_Your goal_.
Below are some entries. Copy each line in them that holds "fill".

(Front-end code change data)
>>>

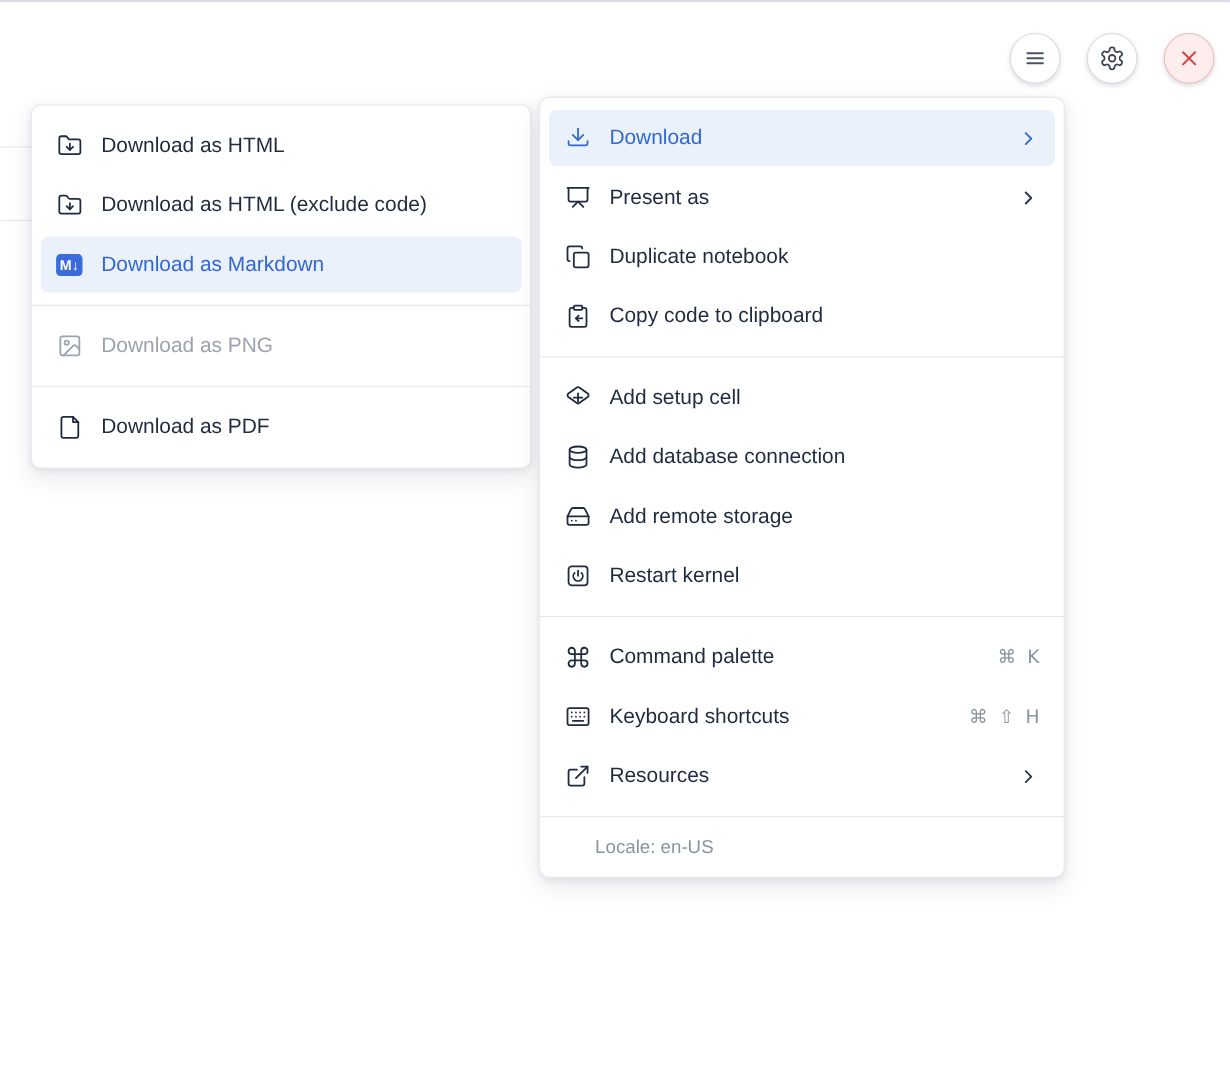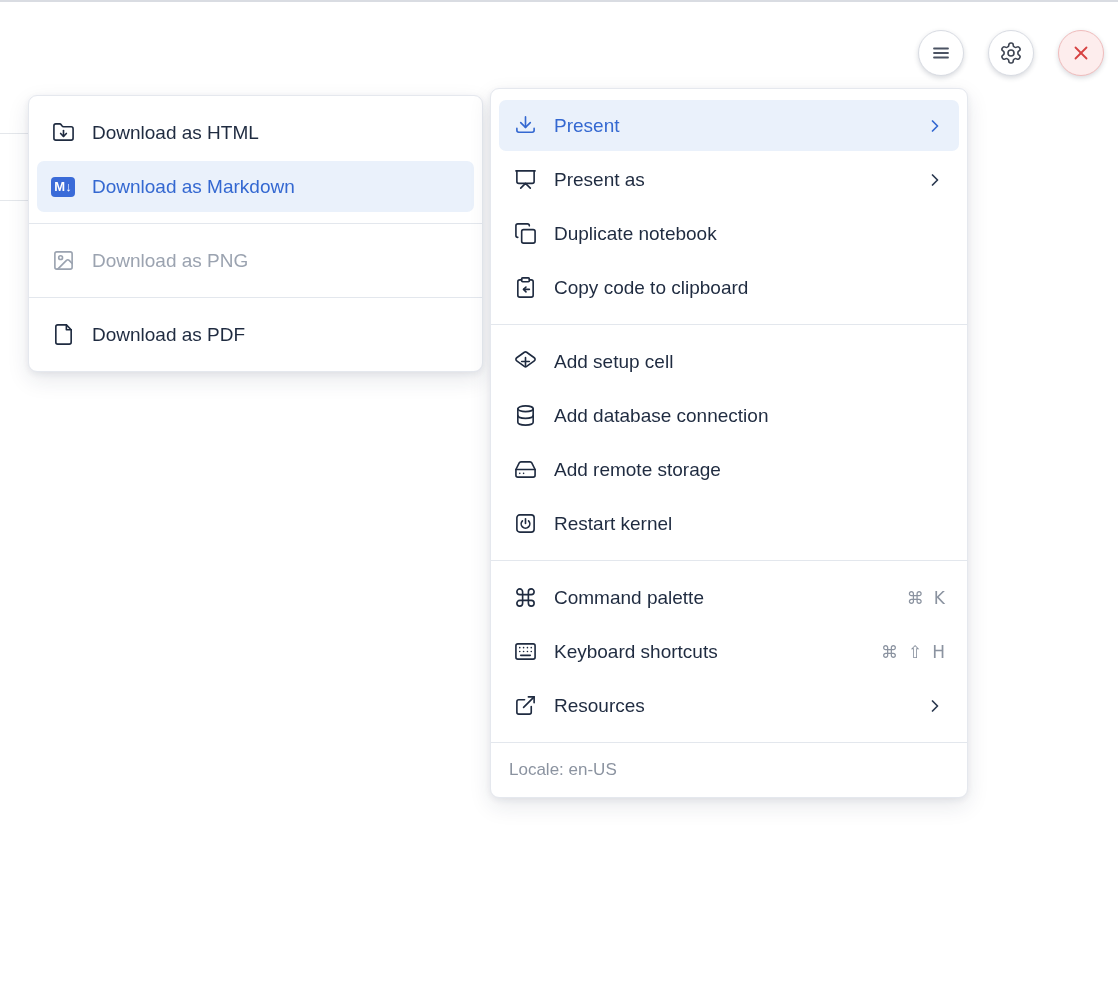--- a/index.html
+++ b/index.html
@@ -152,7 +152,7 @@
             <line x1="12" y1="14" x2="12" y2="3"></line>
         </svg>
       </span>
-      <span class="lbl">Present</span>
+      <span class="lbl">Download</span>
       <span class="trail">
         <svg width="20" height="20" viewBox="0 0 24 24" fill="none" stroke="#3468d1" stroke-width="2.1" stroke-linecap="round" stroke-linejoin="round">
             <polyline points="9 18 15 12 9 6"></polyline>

<<<
>>>

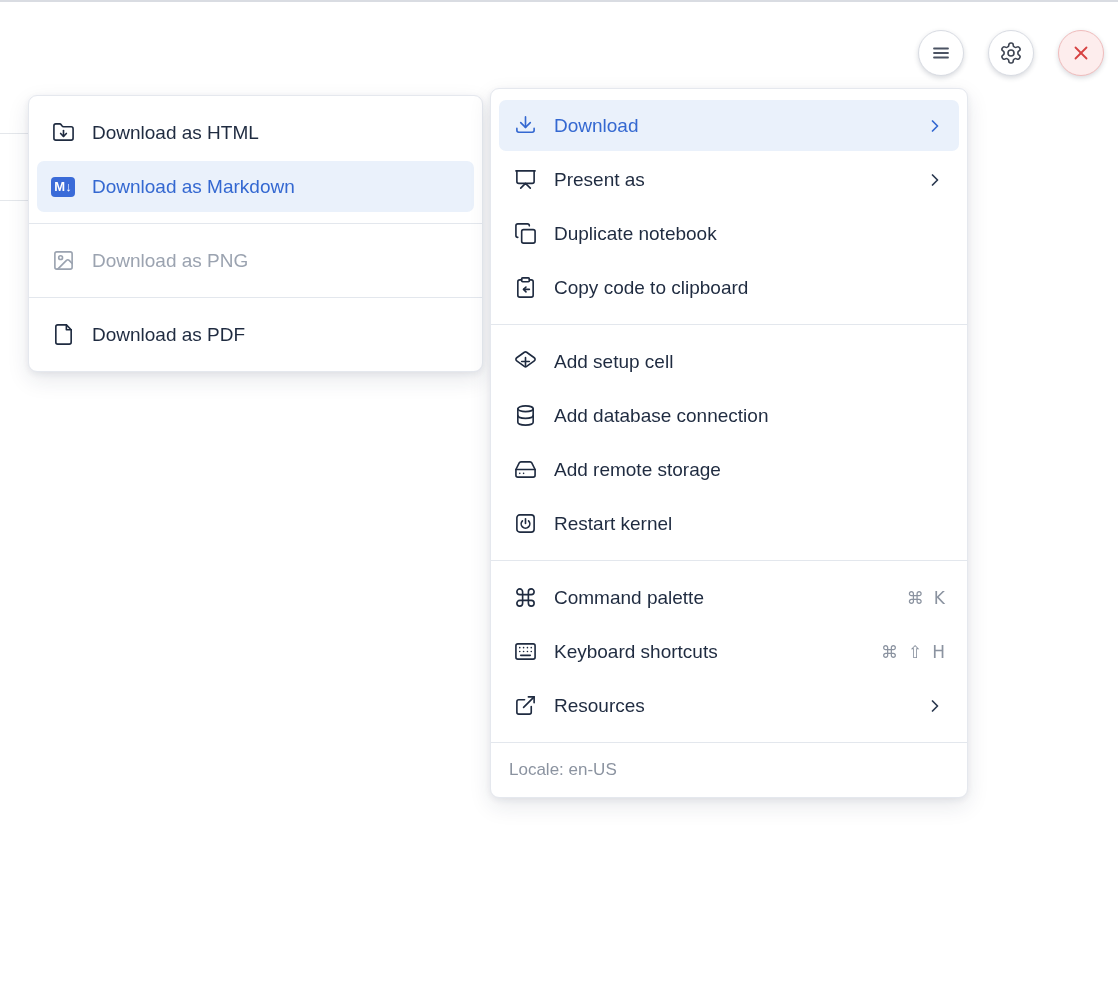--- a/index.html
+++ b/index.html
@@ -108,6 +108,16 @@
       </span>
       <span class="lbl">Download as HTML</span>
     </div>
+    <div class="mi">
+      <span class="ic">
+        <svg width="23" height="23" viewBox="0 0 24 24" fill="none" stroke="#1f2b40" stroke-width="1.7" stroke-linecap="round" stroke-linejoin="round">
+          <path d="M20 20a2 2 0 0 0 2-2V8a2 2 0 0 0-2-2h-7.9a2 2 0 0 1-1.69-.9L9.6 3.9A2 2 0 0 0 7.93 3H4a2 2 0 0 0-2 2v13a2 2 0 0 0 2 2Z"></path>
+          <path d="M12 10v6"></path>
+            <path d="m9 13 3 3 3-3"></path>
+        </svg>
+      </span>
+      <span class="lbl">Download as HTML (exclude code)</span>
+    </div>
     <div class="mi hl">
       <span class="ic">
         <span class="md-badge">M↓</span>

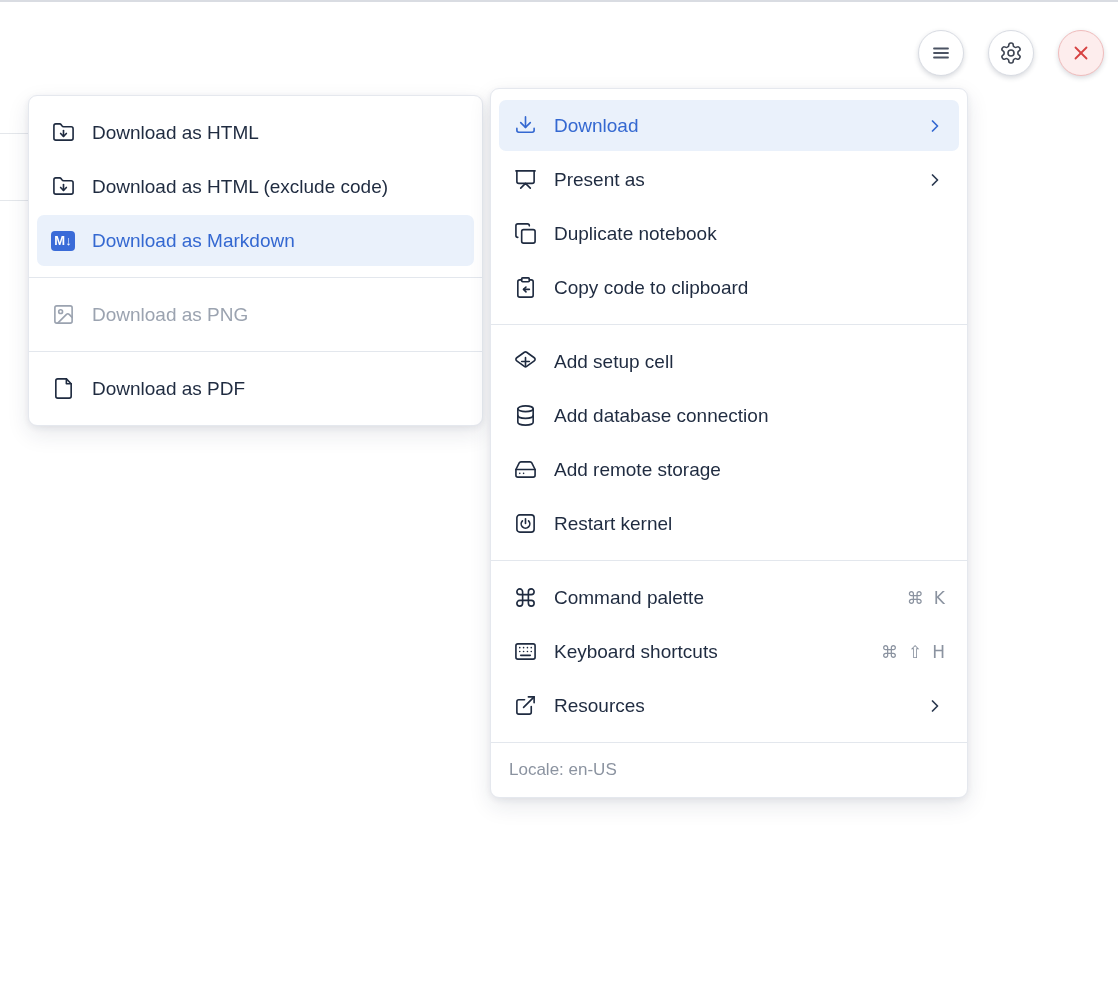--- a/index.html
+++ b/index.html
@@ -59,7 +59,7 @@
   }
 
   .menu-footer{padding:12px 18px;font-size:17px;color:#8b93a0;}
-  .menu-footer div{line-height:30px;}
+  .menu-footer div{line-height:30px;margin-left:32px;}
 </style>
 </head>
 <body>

<<<
>>>

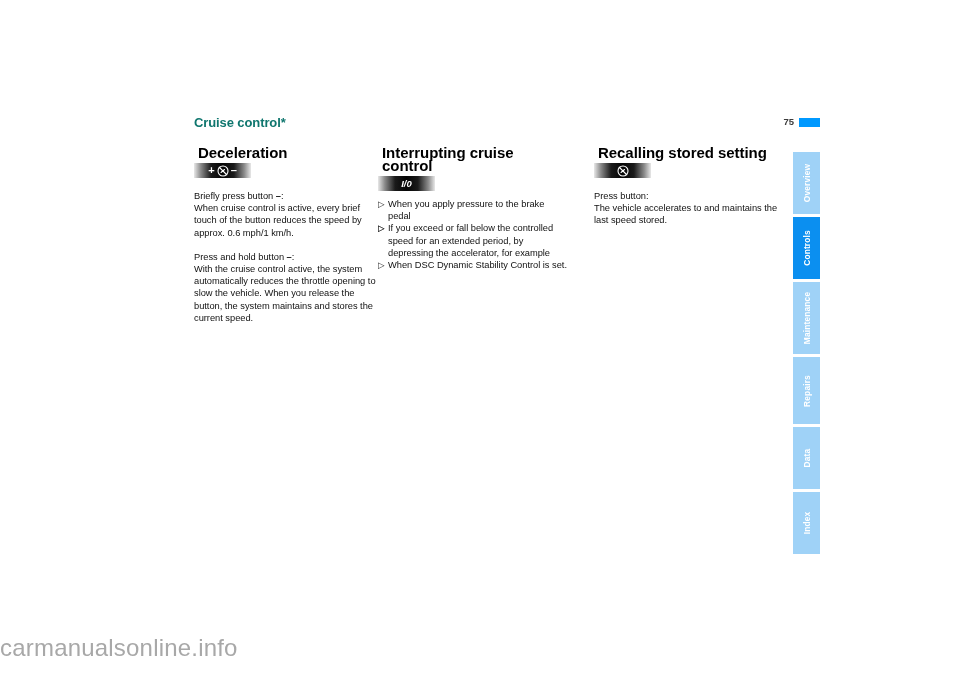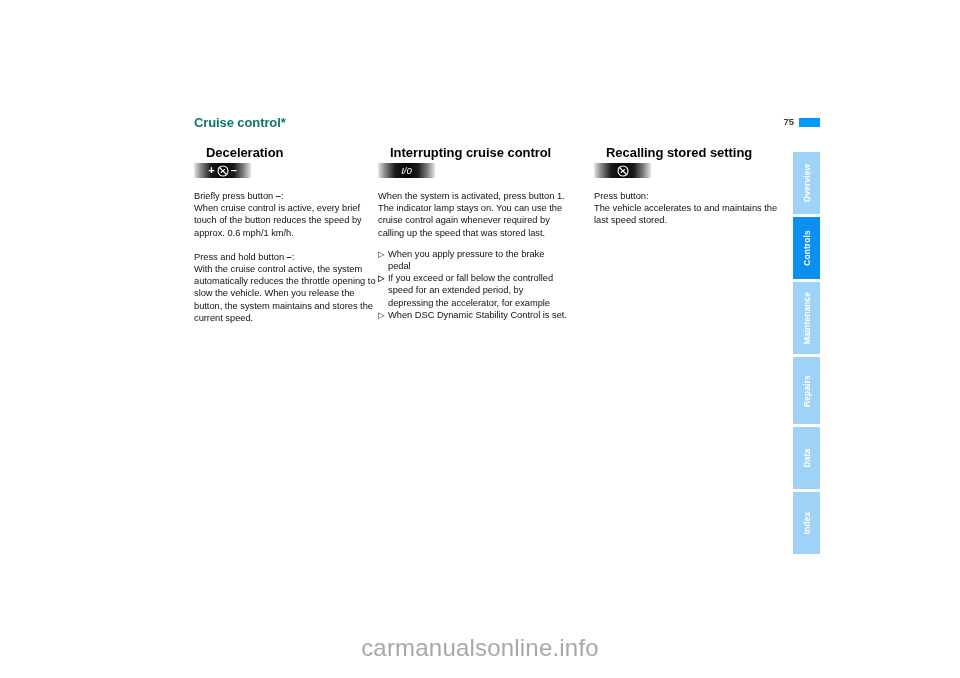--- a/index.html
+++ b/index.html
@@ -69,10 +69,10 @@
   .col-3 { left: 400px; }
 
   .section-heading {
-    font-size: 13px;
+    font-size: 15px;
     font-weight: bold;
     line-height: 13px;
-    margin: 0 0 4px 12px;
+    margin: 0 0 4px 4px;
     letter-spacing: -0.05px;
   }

<<<

_Response to the exercise_.
         <svg width="20" height="20" viewBox="0 0 24 24" fill="none" stroke="#3468d1" stroke-width="2.1" stroke-linecap="round" stroke-linejoin="round">
+        <svg width="23" height="23" viewBox="0 0 24 24" fill="none" stroke="#1f2b40" stroke-width="1.7" stroke-linecap="round" stroke-linejoin="round">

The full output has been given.